Whether you think the decision of Maine Secretary of State Shenna Bellows to disqualify former President Donald Trump from the state’s primary ballot was a principled act of bravery or a scurrilous subversion of democracy, you’re probably overthinking it.

The fact of the matter is that the Bellows’ decision is one small part of a process – albeit a lengthy process and one this country has not been through in living memory. In the coming weeks and months, the decision made here in Maine will be steeply demoted from national flashpoint to flash in the pan.

This sense of perspective has been sorely lacking in the responses to the Dec. 29 decision, nationally and locally. The yawning gulf between Bellows’ fans and critics isn’t something that’s never been seen before; in many ways, it’s a microcosm of American politics in 2024.

And when the discourse is this polarized, common sense gets lost.

Over-the-top criticism of Bellows, too often veering well into a personal attack, misses the point entirely. Using a state-level decision to stoke the positively volatile flames of “Make America Great Again” indignation is reckless and endangers people, not least Bellows herself and members of her family.

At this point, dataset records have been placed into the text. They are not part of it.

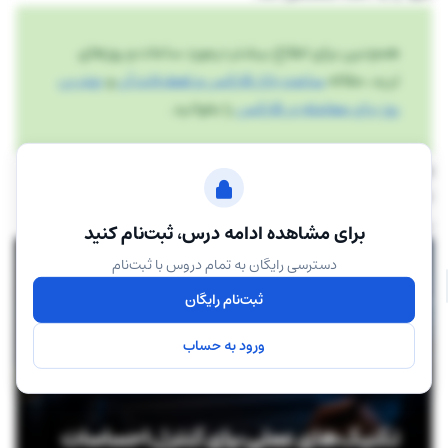
همچنین برای اطلاع بیشتر درمورد ساعات و روزهای
ترید، مقاله
ساعت بازار فارکس و تعطیلات آن
و
بهترین
روز برای معامله در فارکس
را بخوانید.
وجود یک چارچوب مشخص باعث می‌شود ذهن شخص کمتر
تحت‌تآثیر نوسانات لحظه‌ای قرار بگیرد و بتواند به‌جای واکنش‌های
سریع، به اصول از پیش‌تعریف‌شده خود پایبند بماند.
برای مشاهده ادامه درس، ثبت‌نام کنید
دسترسی رایگان به تمام دروس با ثبت‌نام
ثبت‌نام رایگان
ورود به حساب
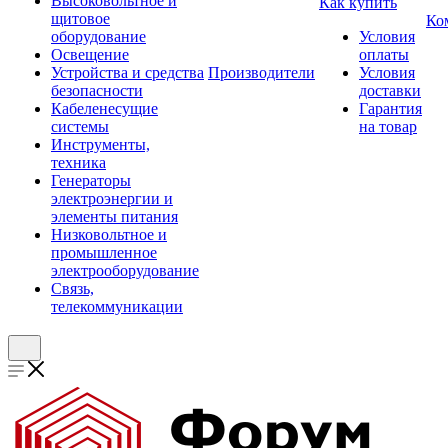
Высоковольтное и
Как купить
щитовое
Ко
оборудование
Условия
Освещение
оплаты
Устройства и средства
Производители
Условия
безопасности
доставки
Кабеленесущие
Гарантия
системы
на товар
Инструменты,
техника
Генераторы
электроэнергии и
элементы питания
Низковольтное и
промышленное
электрооборудование
Связь,
телекоммуникации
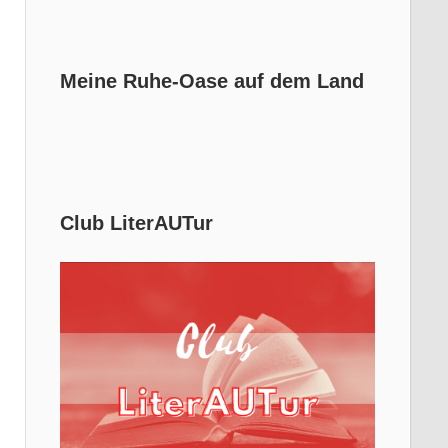
Meine Ruhe-Oase auf dem Land
Club LiterAUTur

The creative name-calling and baseless charges relentlessly leveled against the secretary of state over the past week or so would be laughable if they didn’t travel so well – and the people disseminating them weren’t so impressionable and so angry. Bellows does not deserve to be likened to a dictator, and Maine’s system of electoral laws does not deserve to be likened to the “third world,” whatever that might mean to Maine House Republican Leader Billy Bob Faulkingham. Other insults and attacks in circulation do not bear repeating here.

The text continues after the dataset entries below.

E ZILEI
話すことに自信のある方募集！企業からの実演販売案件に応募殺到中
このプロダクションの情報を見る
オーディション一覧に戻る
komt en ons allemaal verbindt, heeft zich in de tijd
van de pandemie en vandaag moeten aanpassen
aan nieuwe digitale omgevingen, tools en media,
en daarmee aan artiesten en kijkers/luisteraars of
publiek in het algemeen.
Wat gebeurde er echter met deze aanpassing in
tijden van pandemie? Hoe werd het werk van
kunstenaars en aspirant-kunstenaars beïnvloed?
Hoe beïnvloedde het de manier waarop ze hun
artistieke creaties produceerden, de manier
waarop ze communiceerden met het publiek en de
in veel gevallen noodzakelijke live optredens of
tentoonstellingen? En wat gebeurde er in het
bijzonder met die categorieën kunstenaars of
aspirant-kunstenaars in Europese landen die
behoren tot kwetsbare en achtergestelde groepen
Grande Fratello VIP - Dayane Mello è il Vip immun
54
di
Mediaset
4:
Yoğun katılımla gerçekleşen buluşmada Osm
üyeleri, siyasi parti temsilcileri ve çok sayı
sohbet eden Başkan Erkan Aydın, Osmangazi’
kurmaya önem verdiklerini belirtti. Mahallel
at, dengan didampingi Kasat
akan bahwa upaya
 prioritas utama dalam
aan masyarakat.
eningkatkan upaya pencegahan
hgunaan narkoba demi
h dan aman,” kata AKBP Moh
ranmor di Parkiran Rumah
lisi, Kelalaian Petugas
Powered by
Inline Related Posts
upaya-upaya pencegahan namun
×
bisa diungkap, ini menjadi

Bellows, presented with challenges filed by Maine voters, was doing her job. The rage felt by those now suggesting that her actions were somehow “illegal” or otherwise in breach of her formal duties – with right-wing media ablaze and at least one Republican lawmaker launching a bid to impeach her – would be better directed toward clear proposals for reform of Maine election law.

There is a case to be made that an unelected officer should not have the statutory power to make a determination like this in Maine if only somebody could calm down and make it.

By the same token, aggressively valorizing the decision by our secretary of state serves only to inflame tensions and sow ever more division. It is wishful to suggest that this action (applicable at the state level and, indeed, suspended pending court appeals) will be what saves our embattled democracy. At the end of the day, the ballot is not the problem.

Faced with both the prospect of another Trump term and increasingly extreme anti-democratic tactics by Republicans and the Trump base, those opposed to Trump’s reelection have doubled down on fighting back. The rhetorical part of this fight can be seen on these pages, on car bumpers, on TV, and elsewhere. The procedural part lately takes the shape of petitions filed with a secretary of state’s office or oral arguments made in court, interventions the likes of which none of us have seen before.

There’s a further downside to these efforts, which is that Trump – the candidate who could shoot somebody on Fifth Avenue in Manhattan, by his own assessment, and not lose a single voter – stands to benefit from each attempt to take him down. Within minutes of the Colorado Supreme Court ruling, his campaign sent out an opportunistic fundraising email heavy in bold fonts, italics, and underlining.

“Patriot,” it opened, “State Supreme Court judges ALL appointed by Democrats just REMOVED my name from the 2024 ballot in Colorado … Crooked Joe and the Democrats know they can’t beat us at the ballot box, so their new plan is to nullify every single ‘Trump ballot’ in the nation to keep Biden in the White House.”

There no doubt will be many more campaign emails of this nature, just as there will be more twists in the strange battle over whether or not Trump is eligible to run for president again under the U.S. Constitution. We must all bear in mind that it is a battle likely to be won or lost at the Supreme Court of the United States. Until we get that outcome, whether you support Trump or you oppose him, it would be productive to keep the feuding to a minimum and let this unfamiliar, unsettling process run its course.